VIDEO. Ferrand quitte le gouvernement: La stratégie de Macron pour faire taire les critiques
ELECTIONS•Le président a demandé à son fidèle lieutenant de briguer la présidence du groupe La République en marche à l’Assemblée nationale...M.C.
Il ne sera finalement resté qu’un mois au gouvernement. Richard Ferrand, pilier du parti présidentiel visé par une enquête préliminaire de la justice, va quitter son poste de ministre de la Cohésion des territoires pour briguer la présidence du groupe La République en marche à l’Assemblée nationale, à la demande d’Emmanuel Macron. Une stratégie à trois volets du chef de l’Etat, qui ne suffira peut-être pas à faire taire les critiques. On fait le point.
Evacuer un élément gênant, l’air de rien
Par cet habile transfert, le président signe en apparence un coup de maître en se débarrassant d’un élément devenu gênant pour un exécutif qui brandit l'étendard de la moralisation, sans paraître céder à la pression. Officiellement, son départ intervient donc à la faveur de la démission du gouvernement sortant, dont l’Elysée a rappelé qu’elle était conforme à la « tradition républicaine au lendemain d’élections législatives ».
L’entourage du chef de l’Etat a juré ses grands dieux que Richard Ferrand ne faisait pas les frais de ses démêlés avec la justice qui a diligenté une enquête après la publication fin mai d’un article du Canard enchaîné. L’hebdomadaire satirique avait alors révélé qu’en 2011, les Mutuelles de Bretagne avaient décidé de louer des locaux commerciaux appartenant à la compagne de Richard Ferrand, leur directeur général de l’époque.
Ne pas punir un fidèle de la première heure
Sanctionné, Richard Ferrand ? Nenni ! Son départ du gouvernement n’est « pas du tout lié aux affaires, c’est vraiment l’inverse », insiste-t-on dans l’entourage du chef de l’Etat.
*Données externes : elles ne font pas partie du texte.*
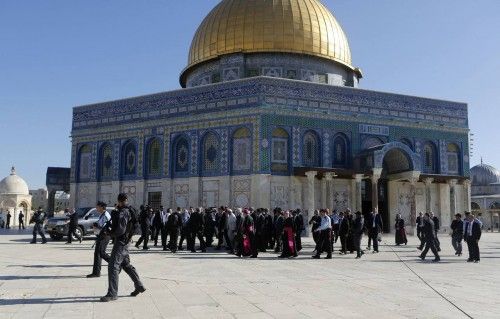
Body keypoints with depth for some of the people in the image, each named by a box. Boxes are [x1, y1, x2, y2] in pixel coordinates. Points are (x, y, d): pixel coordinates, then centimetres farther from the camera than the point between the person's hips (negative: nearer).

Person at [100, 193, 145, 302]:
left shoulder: (123, 212, -18)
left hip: (121, 241, -10)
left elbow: (121, 229, -25)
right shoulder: (129, 211, 12)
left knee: (113, 266, -8)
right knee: (126, 265, 20)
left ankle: (112, 293, -5)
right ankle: (139, 286, 26)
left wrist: (111, 234, -9)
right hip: (124, 242, 10)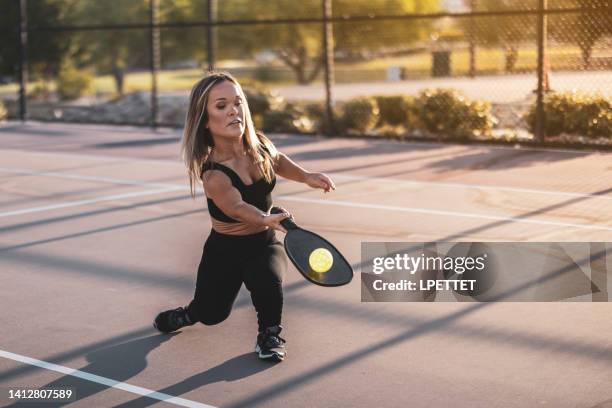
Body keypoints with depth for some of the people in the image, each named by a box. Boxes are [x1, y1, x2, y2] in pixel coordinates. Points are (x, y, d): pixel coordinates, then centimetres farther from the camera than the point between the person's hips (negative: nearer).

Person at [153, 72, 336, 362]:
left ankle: (270, 334, 1)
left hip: (265, 243, 2)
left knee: (268, 282, -29)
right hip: (225, 250, -2)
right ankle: (189, 314, 49)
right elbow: (238, 208, -50)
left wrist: (306, 177, -2)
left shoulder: (259, 145, -15)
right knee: (211, 314, 11)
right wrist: (268, 219, -70)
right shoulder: (213, 176, -32)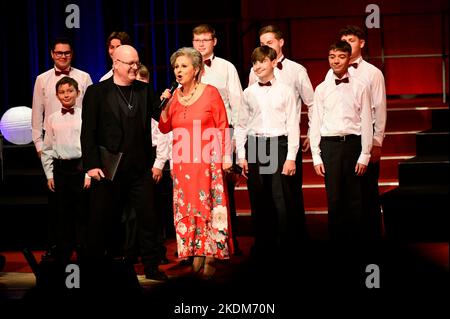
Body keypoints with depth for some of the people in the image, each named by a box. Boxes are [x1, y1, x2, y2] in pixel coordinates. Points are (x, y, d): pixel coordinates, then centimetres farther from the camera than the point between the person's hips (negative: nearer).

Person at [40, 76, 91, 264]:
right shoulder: (53, 119, 7)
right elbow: (47, 149, 11)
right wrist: (49, 174, 6)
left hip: (80, 166, -3)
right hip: (60, 168, 3)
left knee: (81, 213, 2)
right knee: (62, 214, 8)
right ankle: (62, 259, 17)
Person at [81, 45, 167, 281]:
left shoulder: (145, 91, 9)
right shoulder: (97, 92, -1)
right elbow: (88, 132, -5)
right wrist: (92, 164, -12)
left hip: (140, 168, 3)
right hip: (108, 168, -3)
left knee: (147, 218, 4)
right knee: (103, 220, 6)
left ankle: (151, 267, 13)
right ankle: (94, 267, 19)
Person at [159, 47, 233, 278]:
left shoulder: (210, 92, -2)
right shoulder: (174, 95, 9)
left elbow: (223, 127, -3)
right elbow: (164, 128, 9)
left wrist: (225, 156, -8)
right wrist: (166, 104, -5)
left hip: (207, 159, -4)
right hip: (182, 161, 4)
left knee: (209, 204, -5)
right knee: (186, 206, 3)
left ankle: (210, 257, -1)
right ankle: (197, 253, 10)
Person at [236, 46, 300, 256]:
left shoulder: (285, 91, 1)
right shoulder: (249, 93, 9)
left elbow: (293, 124, -1)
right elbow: (241, 125, 12)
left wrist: (291, 157, -7)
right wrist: (241, 155, 6)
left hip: (279, 144, -3)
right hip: (254, 146, 3)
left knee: (282, 198, -6)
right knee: (259, 200, 5)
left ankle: (287, 245, 3)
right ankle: (263, 246, 14)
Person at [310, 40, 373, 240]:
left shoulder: (360, 88, 2)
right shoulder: (321, 89, 6)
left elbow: (366, 123, 2)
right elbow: (315, 124, 7)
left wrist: (364, 156, -3)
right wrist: (316, 157, 2)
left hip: (353, 143, -1)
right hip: (329, 145, 1)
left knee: (354, 199, 2)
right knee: (334, 199, 2)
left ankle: (355, 237, 11)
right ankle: (336, 237, 10)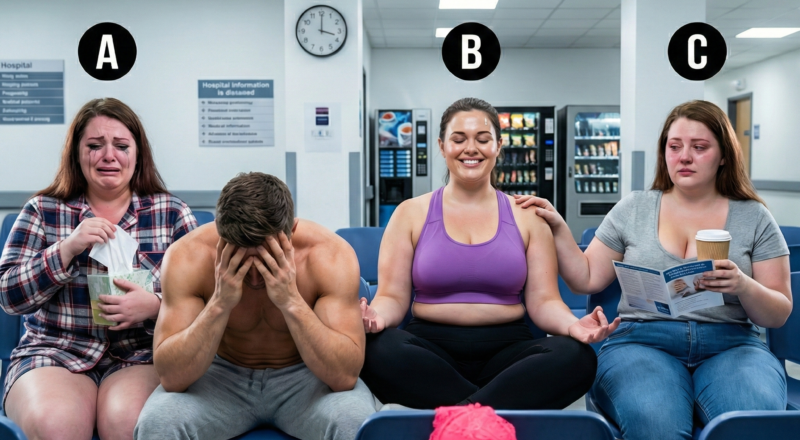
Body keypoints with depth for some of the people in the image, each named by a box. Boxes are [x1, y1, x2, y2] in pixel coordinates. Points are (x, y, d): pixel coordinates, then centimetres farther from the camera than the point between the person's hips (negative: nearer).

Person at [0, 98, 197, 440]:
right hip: (53, 354, 1)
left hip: (143, 356, 0)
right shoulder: (42, 211, 7)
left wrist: (156, 305, -20)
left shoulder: (172, 213, 4)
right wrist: (67, 248, -13)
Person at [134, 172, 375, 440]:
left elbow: (345, 375, -26)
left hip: (305, 377, 1)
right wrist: (219, 304, -34)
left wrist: (292, 302, -37)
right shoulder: (188, 257, -20)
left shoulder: (331, 254, -22)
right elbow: (171, 377, -21)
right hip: (221, 377, 0)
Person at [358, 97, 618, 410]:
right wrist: (377, 316, -20)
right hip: (431, 347, 0)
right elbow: (393, 297, 4)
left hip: (507, 349, 1)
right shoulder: (411, 214, 10)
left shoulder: (527, 216, 12)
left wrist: (572, 325, -17)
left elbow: (543, 301, 6)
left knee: (577, 357, -29)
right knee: (377, 350, -34)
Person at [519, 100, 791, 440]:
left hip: (730, 344, 1)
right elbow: (586, 279, 12)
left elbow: (779, 315, 8)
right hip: (641, 340, 0)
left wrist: (744, 287, -13)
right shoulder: (632, 209, 12)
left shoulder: (755, 218, 11)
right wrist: (558, 228, -1)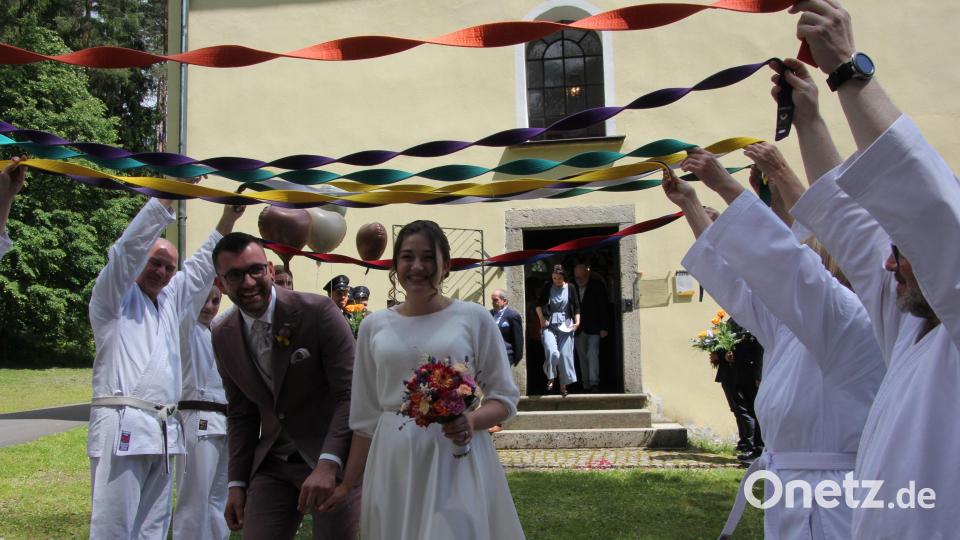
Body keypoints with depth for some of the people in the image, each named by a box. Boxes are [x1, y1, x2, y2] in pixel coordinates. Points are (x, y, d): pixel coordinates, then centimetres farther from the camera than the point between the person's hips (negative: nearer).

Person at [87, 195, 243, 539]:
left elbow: (200, 268, 23)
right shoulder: (114, 296, 3)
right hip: (123, 428, -7)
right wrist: (167, 197, -16)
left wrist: (227, 221, 12)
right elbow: (129, 247, -10)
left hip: (164, 430, 7)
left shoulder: (170, 300, 22)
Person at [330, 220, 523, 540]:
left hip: (456, 459, -2)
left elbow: (505, 397, 2)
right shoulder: (374, 326, 6)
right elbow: (365, 416, 12)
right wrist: (348, 483, 13)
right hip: (394, 463, 3)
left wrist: (473, 420, -18)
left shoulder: (474, 318, -2)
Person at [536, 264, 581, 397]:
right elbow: (538, 304, 11)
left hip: (565, 325, 0)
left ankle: (563, 385, 10)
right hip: (549, 325, 0)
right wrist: (541, 319, -2)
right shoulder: (548, 288, 2)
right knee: (551, 352, -19)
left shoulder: (570, 288, 1)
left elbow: (577, 307, 6)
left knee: (565, 354, -1)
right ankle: (551, 377, 4)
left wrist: (577, 322, -6)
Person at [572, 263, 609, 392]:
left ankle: (594, 382, -14)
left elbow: (604, 308, -4)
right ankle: (586, 385, 13)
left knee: (592, 354, -17)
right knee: (583, 357, 7)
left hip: (593, 328, -3)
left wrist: (604, 328, -9)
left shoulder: (597, 286, -5)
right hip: (577, 329, 3)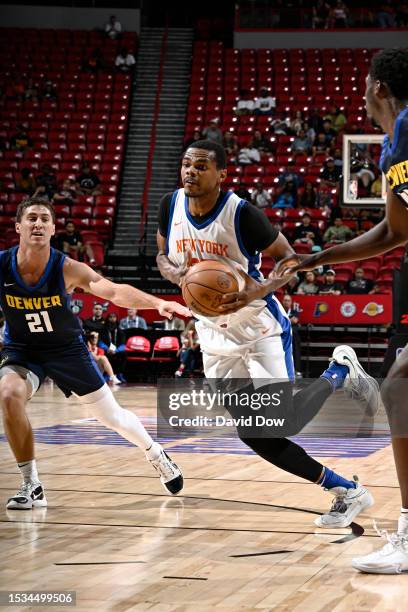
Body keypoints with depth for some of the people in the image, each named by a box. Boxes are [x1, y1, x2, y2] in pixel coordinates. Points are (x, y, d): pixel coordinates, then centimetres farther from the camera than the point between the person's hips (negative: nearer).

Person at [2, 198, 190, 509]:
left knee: (113, 417, 8)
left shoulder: (68, 269, -25)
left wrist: (156, 303, -56)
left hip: (67, 349, 0)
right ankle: (32, 486, -14)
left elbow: (113, 291, -40)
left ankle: (155, 453, 42)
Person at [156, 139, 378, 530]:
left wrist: (261, 290, -31)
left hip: (261, 328, -5)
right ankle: (347, 492, 12)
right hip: (215, 334, 6)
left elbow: (287, 257, -12)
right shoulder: (171, 205, -4)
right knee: (254, 435, 0)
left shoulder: (241, 214, -20)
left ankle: (341, 370, 16)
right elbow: (163, 256, 10)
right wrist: (176, 274, -14)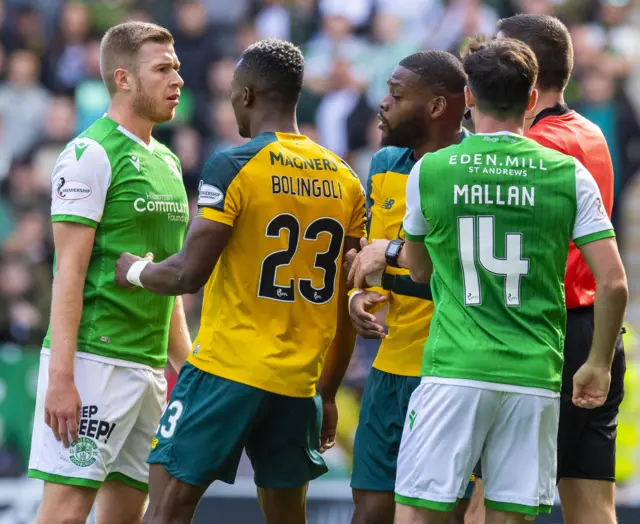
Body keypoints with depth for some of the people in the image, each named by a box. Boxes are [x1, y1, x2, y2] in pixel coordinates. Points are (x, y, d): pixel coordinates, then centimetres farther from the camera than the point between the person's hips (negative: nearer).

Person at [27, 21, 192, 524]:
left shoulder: (167, 162, 18)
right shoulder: (91, 154, -8)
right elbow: (70, 271, -13)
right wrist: (61, 377, -19)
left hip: (148, 365, 8)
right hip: (94, 359, -8)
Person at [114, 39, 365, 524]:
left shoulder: (233, 167, -9)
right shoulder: (345, 181, 9)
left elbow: (189, 274, -13)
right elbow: (348, 305, 11)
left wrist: (135, 271, 8)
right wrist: (328, 393, 20)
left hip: (226, 372, -6)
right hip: (299, 383, 6)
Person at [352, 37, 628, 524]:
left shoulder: (429, 172, 2)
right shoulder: (570, 175, 2)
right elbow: (614, 284, -1)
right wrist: (600, 364, 12)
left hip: (453, 371, -1)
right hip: (536, 375, 1)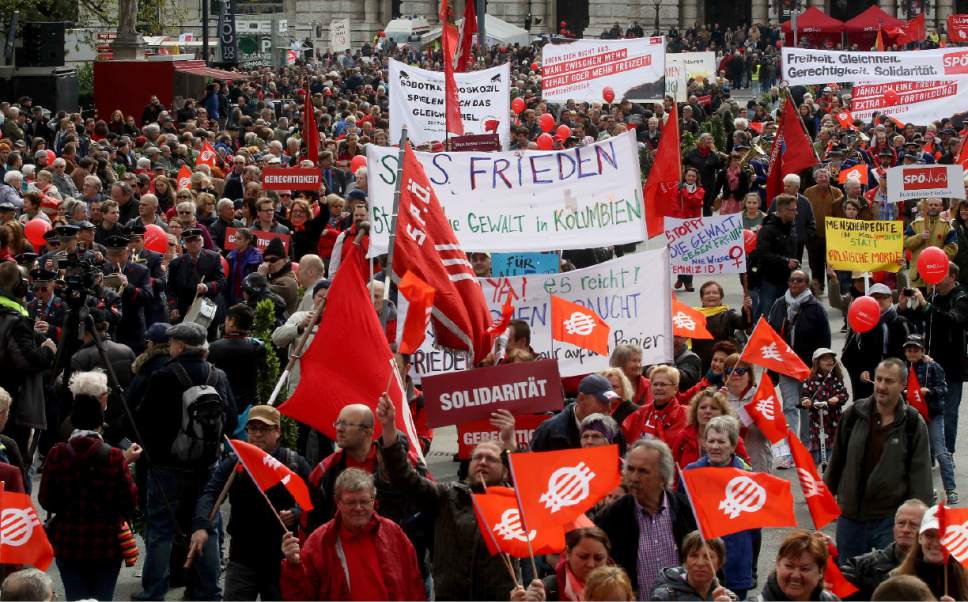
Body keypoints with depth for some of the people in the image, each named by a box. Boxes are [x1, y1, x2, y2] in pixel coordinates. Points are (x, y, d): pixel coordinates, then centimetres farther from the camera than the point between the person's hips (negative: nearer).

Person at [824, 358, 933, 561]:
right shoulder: (854, 414, 1)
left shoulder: (913, 424, -5)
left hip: (891, 517, -3)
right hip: (850, 516, 3)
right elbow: (837, 459, 13)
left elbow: (921, 476, -2)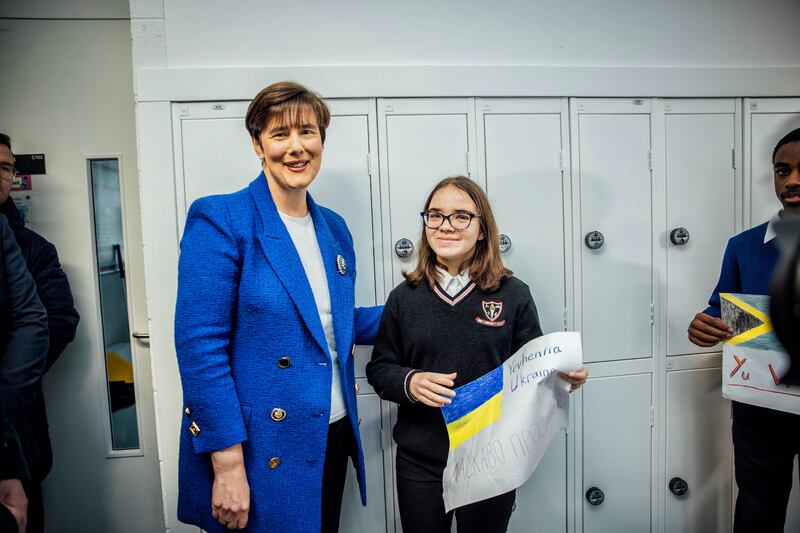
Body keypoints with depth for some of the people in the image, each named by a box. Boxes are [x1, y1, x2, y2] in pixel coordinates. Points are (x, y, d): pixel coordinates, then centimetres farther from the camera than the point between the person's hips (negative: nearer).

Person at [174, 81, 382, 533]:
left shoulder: (334, 228, 7)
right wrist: (228, 463, -19)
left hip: (332, 439, 7)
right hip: (261, 453, -6)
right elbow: (200, 347, -17)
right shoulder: (220, 220, -14)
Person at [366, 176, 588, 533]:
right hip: (420, 463, 1)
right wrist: (410, 382, -17)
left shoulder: (513, 294, -5)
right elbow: (379, 369, 3)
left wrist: (562, 378, -19)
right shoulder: (404, 297, -2)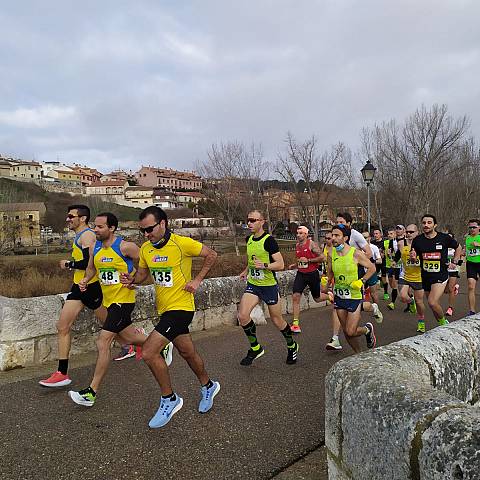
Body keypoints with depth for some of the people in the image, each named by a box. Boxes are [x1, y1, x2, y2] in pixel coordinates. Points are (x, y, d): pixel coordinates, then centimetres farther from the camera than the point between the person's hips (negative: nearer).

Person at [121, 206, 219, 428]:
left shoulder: (182, 243, -16)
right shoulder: (145, 249, 3)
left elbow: (211, 255, -5)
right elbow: (142, 273, 16)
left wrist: (197, 280, -9)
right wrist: (131, 279, -6)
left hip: (181, 307, -7)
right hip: (164, 308, 7)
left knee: (149, 352, -16)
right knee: (187, 352, 21)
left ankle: (169, 399, 4)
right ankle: (208, 386, 46)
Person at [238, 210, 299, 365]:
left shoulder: (269, 240, -15)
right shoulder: (249, 239, 6)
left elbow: (280, 264, -19)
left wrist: (264, 265, -32)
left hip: (269, 285, -5)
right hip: (252, 285, 6)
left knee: (277, 321, 7)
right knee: (242, 316, -13)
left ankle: (292, 346, 35)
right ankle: (255, 349, 8)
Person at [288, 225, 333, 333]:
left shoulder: (311, 244, -12)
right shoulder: (297, 245, 8)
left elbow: (322, 258, -16)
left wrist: (308, 260, -19)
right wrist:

Une « promotion », donc, pour Richard Ferrand, devenu en moins de trois ans un des hommes de confiance d’Emmanuel Macron dont il a structuré le parti, tirant profit de son expérience d’élu breton mais aussi de gestionnaire d’entreprises.
De plus, cet ancien socialiste, solidement implanté dans sa circonscription du Finistère, a été confortablement réélu (56,53 %) dimanche face à une candidate Les Républicains, et ce malgré les affaires. « Il a le suffrage pour lui, il n’y avait aucun intérêt à l’exfiltrer », soutient-on encore à l’Elysée où l’on fait valoir aussi son « excellente connaissance des militants et des députés » REM. Lors de l’entretien entre les deux hommes à l’Elysée, Emmanuel Macron aurait même assuré que « Richard Ferrand était pour lui ce que Pierre Joxe [président du groupe PS à l’Assemblée de 1981 à 1984] était à François Mitterrand », glisse-t-on dans l’entourage du député.
Garder le pouvoir sur le Parlement
Dernier facteur de l’équation présidentielle, et non des moindres : en plaçant Richard Ferrand à la tête d’un pachydermique groupe de 308 députés, sans compter les 42 du MoDem, Emmanuel Macron s’assure de disposer à ce poste-clé d’« un homme de confiance et d’efficacité » - toujours selon l’entourage de Ferrand. Celui-ci aura effectivement fort à faire pour discipliner les troupes de LREM, qui comptent beaucoup de novices. Il faudra aussi faire face aux ténors des partis d’opposition comme Jean-Luc Mélenchon et Marine Le Pen.
Problème réglé ?
La stratégie présidentielle permettra-t-elle de faire taire les critiques ? Pour l’instant, c’est mal parti, et des ténors de la droite et de l’extrême droite ont sans tarder pris la plume pour dénoncer la manœuvre sur Twitter. Le député LR Daniel Fasquelle, réélu dimanche dans le Pas-de-Calais face au candidat LREM dont la suppléante n’était autre que la belle-fille du président, Tiphaine Auzière, a dénoncé le « mépris [de Macron] pour l’Assemblée nationale ». Le vice-président du FN, Florian Philippot, s’est lui insurgé contre une décision « à des années-lumière de la moralisation ».